Appearing as a guest on Friday's MSNBC Live, NPR's Maria Hinojosa informed host Stephanie Ruhle that much of what liberals having been criticizing about President Donald Trump's detention of illegal immigrants is not much different from what was already being done during the Obama administration, in spite of the liberal media only just recently giving it attention.
At one point, Hinojosa even corrected Ruhle when the MSNBC host claimed that children had not previously had to speak for themselves without an attorney in immigration court.

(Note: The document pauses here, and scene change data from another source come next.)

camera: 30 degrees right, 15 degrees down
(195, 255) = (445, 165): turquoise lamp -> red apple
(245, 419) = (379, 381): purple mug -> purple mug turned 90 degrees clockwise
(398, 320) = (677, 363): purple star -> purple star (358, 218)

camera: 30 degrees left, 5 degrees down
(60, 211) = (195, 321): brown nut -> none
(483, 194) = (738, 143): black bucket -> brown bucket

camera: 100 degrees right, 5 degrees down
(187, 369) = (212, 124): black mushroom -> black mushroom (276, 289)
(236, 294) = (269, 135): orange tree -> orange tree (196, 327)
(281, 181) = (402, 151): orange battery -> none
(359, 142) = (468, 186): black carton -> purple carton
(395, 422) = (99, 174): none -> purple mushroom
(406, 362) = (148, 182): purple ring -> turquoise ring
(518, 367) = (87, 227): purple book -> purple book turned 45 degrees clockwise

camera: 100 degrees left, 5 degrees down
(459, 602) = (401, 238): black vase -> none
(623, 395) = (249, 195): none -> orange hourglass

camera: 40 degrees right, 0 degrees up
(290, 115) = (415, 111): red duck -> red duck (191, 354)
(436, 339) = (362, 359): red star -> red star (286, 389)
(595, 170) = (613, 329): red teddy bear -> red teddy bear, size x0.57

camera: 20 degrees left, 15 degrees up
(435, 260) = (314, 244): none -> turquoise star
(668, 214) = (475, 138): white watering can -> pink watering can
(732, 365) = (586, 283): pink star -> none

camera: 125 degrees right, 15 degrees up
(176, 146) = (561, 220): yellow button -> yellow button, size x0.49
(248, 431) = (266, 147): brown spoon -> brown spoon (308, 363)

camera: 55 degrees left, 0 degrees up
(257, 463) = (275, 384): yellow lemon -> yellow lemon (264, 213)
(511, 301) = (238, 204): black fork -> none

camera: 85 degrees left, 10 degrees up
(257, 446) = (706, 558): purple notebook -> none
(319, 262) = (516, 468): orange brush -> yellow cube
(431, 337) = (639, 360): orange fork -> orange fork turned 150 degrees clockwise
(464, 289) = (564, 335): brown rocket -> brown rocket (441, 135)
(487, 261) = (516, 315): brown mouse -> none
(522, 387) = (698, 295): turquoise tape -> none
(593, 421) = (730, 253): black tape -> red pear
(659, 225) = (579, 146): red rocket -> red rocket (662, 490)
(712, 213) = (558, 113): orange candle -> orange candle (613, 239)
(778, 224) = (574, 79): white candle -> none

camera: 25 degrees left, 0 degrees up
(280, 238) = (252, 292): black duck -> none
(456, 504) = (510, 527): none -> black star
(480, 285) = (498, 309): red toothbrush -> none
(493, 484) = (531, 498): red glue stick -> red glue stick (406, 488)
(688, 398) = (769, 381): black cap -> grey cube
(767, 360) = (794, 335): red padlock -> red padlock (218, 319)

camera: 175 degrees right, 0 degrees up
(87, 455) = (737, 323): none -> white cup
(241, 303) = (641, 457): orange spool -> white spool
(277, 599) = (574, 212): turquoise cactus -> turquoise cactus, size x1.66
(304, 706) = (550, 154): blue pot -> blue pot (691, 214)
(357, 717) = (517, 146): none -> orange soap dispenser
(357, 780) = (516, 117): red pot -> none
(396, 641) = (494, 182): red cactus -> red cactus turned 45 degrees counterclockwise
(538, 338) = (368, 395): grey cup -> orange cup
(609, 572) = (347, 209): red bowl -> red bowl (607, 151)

After Ruhle asked why the Trump administration seemed unprepared for the recent increase of illegal immigrant children kept in detention, Hinojosa claimed that the Border Patrol had been "dehumanizing" illegal immigrants for years:
When I was reporting inside the detention centers in 2011 -- okay, during the Obama administration -- the way that people spoke inside were like, "Oh, who cares if they get food with maggots? Who cares if they're getting beaten up? They're just a bunch of illegals, right?" So you are just consistently dehumanizing people and then it's like, "Oh, well, so you can't find the mother -- you can't find the kid -- meh!"
Ruhle followed up:
But, to that point, when President Trump likes to say, "This isn't a new policy -- it's always existed." If you could just help us understand what that means. Because when you're saying you're in those centers in 2011, and we're saying this is new -- help us understand the difference because it is new that children as young as three years old have to represent themselves in court.
The NPR host shot back: "Actually, no."
After Ruhle exclaimed, "Oh, I'm wrong," Hinojosa elaborated:
It's not new. So children have been coming to this country for years. The first time I was covering this was during the Elian Gonzalez story which was 20 years ago, okay, so that's when we first started seeing children coming. So the officials -- both Republicans and Democrats -- and the officials have known that this is happening. So the fact that they don't have a plan is, again, part and parcel of the fact that they don't really care.
The MSNBC host followed up: "But we're just hearing that three-year-olds have to defend themselves in court -- that's always been the case?"
Hinojosa explained that immigrant children have long had to speak for themselves in court if they could not afford an attorney.